_The records_
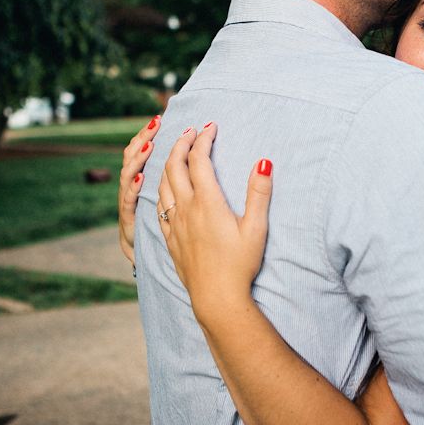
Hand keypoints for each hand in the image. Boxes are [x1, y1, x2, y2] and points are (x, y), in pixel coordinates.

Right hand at [118, 115, 160, 265]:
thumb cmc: (161, 226)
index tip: (160, 118)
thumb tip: (191, 152)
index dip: (149, 134)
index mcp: (147, 181)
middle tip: (155, 122)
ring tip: (149, 145)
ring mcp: (129, 203)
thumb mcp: (167, 197)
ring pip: (128, 175)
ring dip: (136, 159)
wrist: (140, 255)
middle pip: (133, 157)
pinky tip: (140, 179)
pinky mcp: (128, 221)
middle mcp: (134, 187)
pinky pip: (128, 203)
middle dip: (143, 138)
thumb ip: (174, 175)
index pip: (145, 151)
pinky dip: (132, 190)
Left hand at [156, 123, 272, 324]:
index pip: (199, 159)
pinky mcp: (171, 238)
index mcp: (207, 202)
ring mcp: (175, 224)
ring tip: (177, 153)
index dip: (203, 139)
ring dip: (168, 163)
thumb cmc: (240, 265)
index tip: (211, 126)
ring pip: (162, 184)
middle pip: (174, 166)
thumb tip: (264, 162)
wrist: (216, 297)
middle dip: (181, 143)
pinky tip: (167, 189)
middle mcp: (186, 209)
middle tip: (191, 132)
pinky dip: (161, 188)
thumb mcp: (256, 228)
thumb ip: (259, 194)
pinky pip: (159, 206)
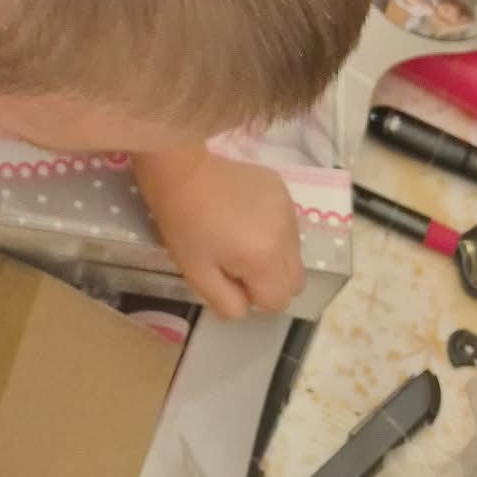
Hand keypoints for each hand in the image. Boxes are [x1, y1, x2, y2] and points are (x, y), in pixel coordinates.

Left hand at [133, 148, 303, 318]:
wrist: (182, 170)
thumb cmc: (184, 224)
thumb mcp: (198, 275)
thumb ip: (229, 303)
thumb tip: (247, 306)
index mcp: (265, 260)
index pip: (278, 301)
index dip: (254, 296)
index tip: (230, 277)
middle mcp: (286, 236)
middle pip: (294, 280)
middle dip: (271, 281)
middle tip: (237, 262)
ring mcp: (289, 210)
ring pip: (294, 253)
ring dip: (273, 255)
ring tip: (240, 236)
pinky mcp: (284, 191)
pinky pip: (288, 225)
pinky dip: (273, 230)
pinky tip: (245, 216)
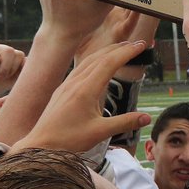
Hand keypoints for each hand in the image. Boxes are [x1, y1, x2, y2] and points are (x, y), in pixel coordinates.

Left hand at [14, 41, 151, 153]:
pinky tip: (99, 64)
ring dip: (107, 52)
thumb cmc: (69, 140)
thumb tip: (148, 117)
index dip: (127, 53)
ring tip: (121, 49)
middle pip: (99, 57)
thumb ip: (125, 122)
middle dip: (119, 48)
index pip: (109, 63)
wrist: (40, 144)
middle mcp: (76, 82)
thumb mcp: (100, 132)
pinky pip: (81, 68)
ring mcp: (67, 84)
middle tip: (137, 44)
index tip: (141, 45)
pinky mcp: (63, 89)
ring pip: (89, 61)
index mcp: (86, 90)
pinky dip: (95, 60)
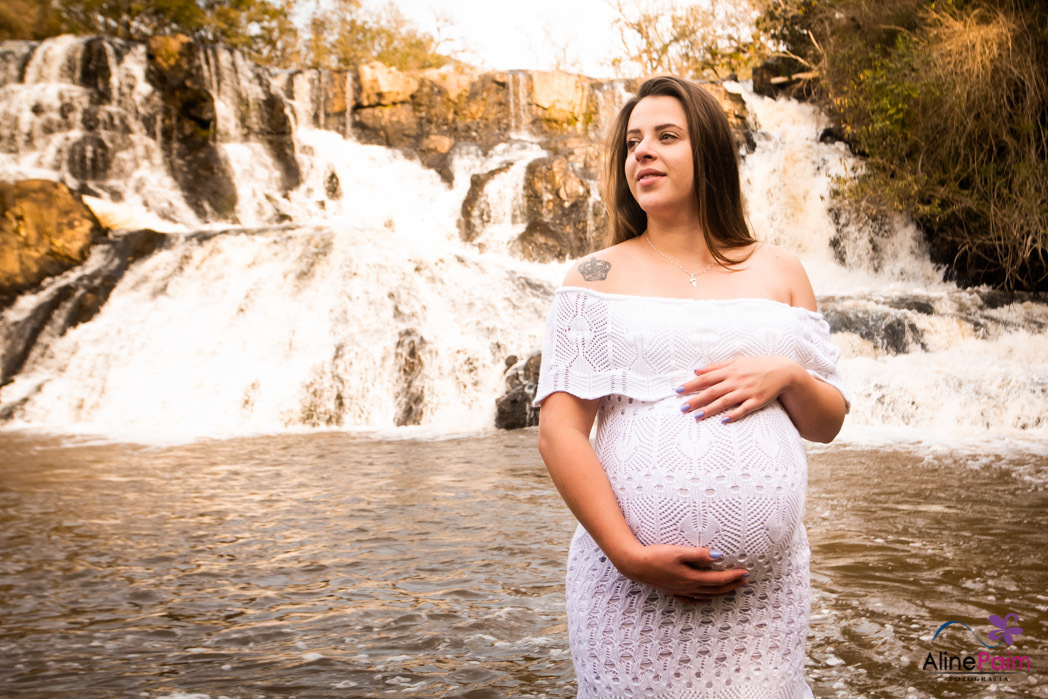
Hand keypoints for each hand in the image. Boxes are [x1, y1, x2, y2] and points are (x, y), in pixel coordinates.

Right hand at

_Problem statement_
Your task is to list each line of the records with the word "Left".

_Exercise response_
Left hand at [156, 123, 272, 324]:
Left hand at [133, 148, 303, 318]:
Left hand at [14, 41, 151, 153]:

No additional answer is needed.